L'argent sous forme de salaire crée évidemment une dépendance économique suffisamment déterminante pour qu'il soit une raison d'obéissance à l'employeur. L'argent est en train de désacraliser l'autorité traditionnelle : des femmes, des cadets, des "castés" accèdent ainsi à des positions d'autorité. "Il serait intéressant d'enquêter systématiquement sur la façon dont l'argent contribue à fonder l'autorité" (id.).

D'une manière plus générale, il faut noter la crise de légitimité qui frappe l'autorité en Afrique et qui est due à la concurrence exercée par différentes sources d'autorité: la coutume, le charisme personnel, la compétence, l'argent, la délégation de pouvoir par l'Etat ou toute autre instance supérieure.

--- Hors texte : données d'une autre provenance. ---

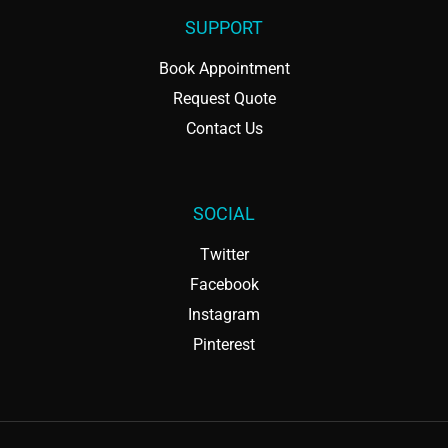
SUPPORT
Book Appointment
Request Quote
Contact Us
SOCIAL
Twitter
Facebook
Instagram
Pinterest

Cette crise-là est doublée d'une crise des contre-pouvoirs habituels : recherche du consensus, palabre, cohésion sociale au sein de lignages ou fraternités religieuses, etc. Cette double crise entraîne des formes exacerbées de contre-pouvoir, en particulier la sorcellerie (maraboutisme). Cette évolution entraîne un mode d'exercice, du pouvoir qui apparaît (en tous cas aux yeux de "l'expert" occidental) à la fois trop faible et abusif.

Le besoin d'harmonie sociale, l'aversion au risque et la recherche du consensus ne favorisent évidemment pas l'expression frontale des différends. La critique directe du patron est malaisée et ressentie comme quasi-blasphématoire (E. Kamden). Comme la société a tendance à anesthésier toute situation conflictuelle, le patron a, de son côté, peur de "mal noter" (Djoliba).

Tout ce qui précède confirme en tous cas la notion d'enchâssement de l'économie : le chef d'entreprise, avant d'être un acteur économique, est "l'aîné social", un "chef".